- REQUIREMENT: Each line that holds the string "Profile" counts once. Say how many such lines the entries have, giving the number only.
** Opening SOURCE INFORMATION block **
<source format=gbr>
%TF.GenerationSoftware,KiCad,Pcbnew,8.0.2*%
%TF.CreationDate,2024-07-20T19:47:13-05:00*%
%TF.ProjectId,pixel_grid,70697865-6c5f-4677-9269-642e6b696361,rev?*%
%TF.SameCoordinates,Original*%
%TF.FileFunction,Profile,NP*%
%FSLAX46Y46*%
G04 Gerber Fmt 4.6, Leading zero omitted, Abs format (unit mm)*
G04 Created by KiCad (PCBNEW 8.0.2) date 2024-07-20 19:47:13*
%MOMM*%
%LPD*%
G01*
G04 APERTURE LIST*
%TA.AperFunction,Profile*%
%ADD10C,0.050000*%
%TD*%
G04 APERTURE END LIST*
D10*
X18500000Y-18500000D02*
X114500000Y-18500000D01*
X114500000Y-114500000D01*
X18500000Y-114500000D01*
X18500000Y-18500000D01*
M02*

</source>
** Closing SOURCE INFORMATION block **
** Opening SOURCE INFORMATION block **
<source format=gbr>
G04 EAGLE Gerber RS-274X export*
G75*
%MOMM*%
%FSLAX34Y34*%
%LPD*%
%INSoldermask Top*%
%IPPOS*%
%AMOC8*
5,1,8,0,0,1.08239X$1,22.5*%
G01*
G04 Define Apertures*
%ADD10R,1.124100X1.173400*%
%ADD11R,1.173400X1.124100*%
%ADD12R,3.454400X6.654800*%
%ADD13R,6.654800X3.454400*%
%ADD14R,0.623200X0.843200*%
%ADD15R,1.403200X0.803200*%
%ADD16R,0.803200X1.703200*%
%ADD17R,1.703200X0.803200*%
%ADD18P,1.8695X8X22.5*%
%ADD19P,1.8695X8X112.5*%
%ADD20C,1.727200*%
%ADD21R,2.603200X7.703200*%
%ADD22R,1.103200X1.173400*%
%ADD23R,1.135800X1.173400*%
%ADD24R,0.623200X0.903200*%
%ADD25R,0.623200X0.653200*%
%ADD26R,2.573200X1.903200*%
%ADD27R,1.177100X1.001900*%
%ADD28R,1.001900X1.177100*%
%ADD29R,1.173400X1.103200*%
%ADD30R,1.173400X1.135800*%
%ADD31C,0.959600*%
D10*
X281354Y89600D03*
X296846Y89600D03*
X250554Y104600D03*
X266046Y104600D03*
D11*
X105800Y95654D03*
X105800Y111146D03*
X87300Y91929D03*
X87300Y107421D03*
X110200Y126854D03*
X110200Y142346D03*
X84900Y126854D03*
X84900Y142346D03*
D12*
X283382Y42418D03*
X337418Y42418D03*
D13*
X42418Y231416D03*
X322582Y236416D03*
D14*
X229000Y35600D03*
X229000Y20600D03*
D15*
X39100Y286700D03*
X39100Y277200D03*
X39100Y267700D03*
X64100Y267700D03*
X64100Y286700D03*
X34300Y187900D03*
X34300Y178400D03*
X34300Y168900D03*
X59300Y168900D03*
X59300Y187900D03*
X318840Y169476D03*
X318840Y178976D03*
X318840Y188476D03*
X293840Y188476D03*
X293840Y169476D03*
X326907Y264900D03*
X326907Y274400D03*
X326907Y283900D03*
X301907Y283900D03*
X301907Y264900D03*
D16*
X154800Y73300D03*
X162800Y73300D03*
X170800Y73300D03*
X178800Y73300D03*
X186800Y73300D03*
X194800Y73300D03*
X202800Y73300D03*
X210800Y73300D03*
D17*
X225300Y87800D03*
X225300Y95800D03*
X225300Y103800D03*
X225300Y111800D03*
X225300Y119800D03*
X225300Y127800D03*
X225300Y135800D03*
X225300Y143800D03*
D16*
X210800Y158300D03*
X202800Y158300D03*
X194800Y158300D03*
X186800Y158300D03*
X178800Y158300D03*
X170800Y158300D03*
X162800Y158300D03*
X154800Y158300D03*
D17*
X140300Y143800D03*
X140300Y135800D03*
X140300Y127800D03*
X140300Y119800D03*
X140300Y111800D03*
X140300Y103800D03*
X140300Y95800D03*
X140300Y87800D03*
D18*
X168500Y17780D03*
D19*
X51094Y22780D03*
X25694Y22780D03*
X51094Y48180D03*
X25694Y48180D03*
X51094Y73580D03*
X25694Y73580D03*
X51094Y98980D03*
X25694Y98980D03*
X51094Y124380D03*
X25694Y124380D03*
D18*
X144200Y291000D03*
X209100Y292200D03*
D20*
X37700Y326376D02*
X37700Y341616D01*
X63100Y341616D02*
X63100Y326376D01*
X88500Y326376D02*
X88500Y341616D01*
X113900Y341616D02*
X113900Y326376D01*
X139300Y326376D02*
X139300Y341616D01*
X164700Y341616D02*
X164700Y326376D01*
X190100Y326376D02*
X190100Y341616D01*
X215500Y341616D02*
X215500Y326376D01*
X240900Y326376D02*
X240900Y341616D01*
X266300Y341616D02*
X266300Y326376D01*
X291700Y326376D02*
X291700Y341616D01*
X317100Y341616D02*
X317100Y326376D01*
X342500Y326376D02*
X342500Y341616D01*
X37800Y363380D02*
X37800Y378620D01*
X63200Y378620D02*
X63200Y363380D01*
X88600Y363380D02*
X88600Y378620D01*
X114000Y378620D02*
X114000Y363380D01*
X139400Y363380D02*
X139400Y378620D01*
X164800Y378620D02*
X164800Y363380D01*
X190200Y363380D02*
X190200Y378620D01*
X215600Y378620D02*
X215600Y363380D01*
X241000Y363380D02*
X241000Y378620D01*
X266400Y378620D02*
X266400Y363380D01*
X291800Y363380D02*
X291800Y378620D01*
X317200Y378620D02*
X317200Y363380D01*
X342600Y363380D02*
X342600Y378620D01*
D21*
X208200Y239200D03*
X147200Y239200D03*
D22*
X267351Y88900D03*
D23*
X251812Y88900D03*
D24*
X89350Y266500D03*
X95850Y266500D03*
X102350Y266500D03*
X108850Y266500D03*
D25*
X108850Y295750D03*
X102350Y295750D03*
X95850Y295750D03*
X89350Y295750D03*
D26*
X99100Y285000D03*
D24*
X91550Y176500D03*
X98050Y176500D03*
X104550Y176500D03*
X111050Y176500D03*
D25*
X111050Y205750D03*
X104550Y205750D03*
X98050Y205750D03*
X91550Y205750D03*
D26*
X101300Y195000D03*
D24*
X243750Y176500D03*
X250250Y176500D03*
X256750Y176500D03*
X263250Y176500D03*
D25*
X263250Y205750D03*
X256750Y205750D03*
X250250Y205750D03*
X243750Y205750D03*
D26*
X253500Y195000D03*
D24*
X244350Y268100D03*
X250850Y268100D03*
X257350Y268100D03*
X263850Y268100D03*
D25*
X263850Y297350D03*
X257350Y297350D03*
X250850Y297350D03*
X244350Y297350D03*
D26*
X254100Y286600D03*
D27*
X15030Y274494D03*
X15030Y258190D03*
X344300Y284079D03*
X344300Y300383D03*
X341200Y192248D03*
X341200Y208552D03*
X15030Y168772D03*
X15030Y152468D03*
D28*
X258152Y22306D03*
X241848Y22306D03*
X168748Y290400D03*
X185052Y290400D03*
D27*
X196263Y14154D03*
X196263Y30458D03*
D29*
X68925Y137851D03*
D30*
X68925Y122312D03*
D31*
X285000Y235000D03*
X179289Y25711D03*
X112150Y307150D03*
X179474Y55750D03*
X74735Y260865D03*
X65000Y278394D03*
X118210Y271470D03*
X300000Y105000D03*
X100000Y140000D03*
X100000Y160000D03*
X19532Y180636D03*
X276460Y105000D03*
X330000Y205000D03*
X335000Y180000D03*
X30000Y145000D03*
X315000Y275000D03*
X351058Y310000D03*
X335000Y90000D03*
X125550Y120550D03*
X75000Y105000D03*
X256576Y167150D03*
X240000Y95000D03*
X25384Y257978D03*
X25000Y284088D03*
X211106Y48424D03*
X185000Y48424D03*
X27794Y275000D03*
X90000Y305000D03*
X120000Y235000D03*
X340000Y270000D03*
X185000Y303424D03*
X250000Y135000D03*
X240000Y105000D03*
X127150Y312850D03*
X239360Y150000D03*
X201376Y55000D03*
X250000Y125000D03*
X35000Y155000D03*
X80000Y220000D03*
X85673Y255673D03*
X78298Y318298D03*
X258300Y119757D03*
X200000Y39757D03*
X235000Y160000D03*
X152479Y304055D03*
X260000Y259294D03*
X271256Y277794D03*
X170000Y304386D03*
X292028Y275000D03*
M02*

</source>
** Closing SOURCE INFORMATION block **
- EXERCISE SOLUTION: 2